Tuesday, December 1, 2015

An Evening by the Fire

I was thinking earlier last evening as I lit a fire in the fireplace and watched the flames expand through the dry wood of my savings that the Oaks, Maples, and Ash burn beautifully. The few logs of pulp wood that I have cut down burn like damp leaves.

It’s been a late November cold where I live and tomorrow begins December. I border the  Shawangunks and Catskill mountain ranges and I’m nestled in a valley a little higher than the Hudson valley so my area gets an up-slope frost and a biting chill when Canada sends us a north wind clipper.

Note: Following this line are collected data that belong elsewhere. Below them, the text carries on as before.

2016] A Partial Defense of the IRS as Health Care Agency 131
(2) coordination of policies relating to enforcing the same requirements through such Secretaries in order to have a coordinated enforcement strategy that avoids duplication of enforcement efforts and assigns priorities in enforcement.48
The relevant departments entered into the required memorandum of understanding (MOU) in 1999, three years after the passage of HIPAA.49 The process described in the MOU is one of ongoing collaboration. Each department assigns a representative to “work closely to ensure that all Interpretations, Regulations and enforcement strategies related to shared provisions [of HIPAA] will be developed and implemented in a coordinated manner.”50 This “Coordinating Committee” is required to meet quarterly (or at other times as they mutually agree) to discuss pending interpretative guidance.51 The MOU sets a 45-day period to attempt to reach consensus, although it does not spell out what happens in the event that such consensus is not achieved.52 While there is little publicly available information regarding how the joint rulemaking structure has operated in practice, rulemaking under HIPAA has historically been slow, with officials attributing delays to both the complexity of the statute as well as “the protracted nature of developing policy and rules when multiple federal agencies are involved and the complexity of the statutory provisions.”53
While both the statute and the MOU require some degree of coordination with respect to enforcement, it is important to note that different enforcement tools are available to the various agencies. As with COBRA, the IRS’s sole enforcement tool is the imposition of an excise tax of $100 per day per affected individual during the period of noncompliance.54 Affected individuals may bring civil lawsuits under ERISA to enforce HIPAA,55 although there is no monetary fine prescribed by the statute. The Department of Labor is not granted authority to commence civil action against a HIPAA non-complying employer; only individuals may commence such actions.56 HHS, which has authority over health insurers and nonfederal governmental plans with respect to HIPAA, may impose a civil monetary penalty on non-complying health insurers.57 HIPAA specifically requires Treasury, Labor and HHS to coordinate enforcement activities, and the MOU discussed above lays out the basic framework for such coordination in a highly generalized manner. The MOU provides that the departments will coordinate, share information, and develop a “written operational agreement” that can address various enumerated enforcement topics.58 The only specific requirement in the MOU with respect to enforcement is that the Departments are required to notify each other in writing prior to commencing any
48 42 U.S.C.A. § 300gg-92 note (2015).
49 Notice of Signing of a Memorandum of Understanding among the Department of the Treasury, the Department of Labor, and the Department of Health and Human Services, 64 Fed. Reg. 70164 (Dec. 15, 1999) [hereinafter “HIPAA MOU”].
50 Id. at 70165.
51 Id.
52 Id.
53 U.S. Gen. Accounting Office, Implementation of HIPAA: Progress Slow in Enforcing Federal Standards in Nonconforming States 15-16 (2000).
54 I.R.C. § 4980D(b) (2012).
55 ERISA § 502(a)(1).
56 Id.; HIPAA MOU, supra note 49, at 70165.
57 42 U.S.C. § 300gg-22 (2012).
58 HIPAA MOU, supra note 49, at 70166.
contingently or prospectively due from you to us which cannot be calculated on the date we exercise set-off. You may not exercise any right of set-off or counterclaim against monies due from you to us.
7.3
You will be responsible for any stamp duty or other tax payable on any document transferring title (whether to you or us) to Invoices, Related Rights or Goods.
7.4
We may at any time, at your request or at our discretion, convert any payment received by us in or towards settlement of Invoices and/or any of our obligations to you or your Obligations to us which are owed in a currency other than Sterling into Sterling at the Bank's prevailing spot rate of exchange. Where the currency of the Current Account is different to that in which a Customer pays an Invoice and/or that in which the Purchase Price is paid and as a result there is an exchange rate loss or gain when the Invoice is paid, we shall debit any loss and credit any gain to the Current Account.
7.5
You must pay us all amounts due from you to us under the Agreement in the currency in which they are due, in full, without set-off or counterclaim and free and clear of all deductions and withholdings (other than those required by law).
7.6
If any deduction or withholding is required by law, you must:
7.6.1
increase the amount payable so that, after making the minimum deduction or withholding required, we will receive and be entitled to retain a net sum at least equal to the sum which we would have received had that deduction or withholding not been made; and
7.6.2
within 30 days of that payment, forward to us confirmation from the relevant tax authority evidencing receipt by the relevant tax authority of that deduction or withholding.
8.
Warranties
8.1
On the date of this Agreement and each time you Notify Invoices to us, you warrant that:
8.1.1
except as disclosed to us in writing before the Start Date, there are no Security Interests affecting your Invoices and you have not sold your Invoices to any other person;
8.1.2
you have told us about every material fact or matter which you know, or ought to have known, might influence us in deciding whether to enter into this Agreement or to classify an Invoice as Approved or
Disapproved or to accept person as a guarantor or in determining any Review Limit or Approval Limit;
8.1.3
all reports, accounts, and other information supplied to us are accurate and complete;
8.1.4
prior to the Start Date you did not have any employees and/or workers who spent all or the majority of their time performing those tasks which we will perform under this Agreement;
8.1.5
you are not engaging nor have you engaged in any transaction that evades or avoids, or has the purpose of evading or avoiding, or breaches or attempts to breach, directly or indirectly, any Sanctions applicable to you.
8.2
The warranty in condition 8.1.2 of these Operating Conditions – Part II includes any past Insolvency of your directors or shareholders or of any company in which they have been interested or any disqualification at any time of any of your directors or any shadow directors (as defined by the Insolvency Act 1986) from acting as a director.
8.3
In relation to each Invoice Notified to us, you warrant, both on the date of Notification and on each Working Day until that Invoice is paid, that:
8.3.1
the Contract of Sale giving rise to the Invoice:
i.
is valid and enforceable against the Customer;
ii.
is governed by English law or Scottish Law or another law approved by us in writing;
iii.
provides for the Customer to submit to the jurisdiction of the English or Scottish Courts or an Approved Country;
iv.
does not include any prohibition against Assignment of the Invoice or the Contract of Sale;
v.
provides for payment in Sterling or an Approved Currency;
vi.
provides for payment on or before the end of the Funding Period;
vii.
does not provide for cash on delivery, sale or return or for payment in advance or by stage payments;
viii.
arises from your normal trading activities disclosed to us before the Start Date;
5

And so I lite a fire. Fireplace fires always remind me of life. The flames are the youth of being, the coals are brightness and heat of middle age and the embers are the waning lights of age and memory.

Simplistic, of course, but an encouragement that wherever you see the light, in youth, middle age or in old age, there is joy and the still small spark of creation. I love it.

If you look at the wood before you put it into the chewing cauldron of fire, you have a log of light and form from many years of growth. Stored in the cellulous fibers are the heat of the sun, the substances of form from soil nutrients and the nourishment of water. A gift of nature to humankind for use as sustenance, structure and stored heat.


As I write this post my fire is nearly out. A few sparks glow deep within the covering ash. Age is a lot like that. It’s not sad. It’s a reality check to create while you can before your thoughts a hundred years from now are no more than the dissipating smoke of a memory.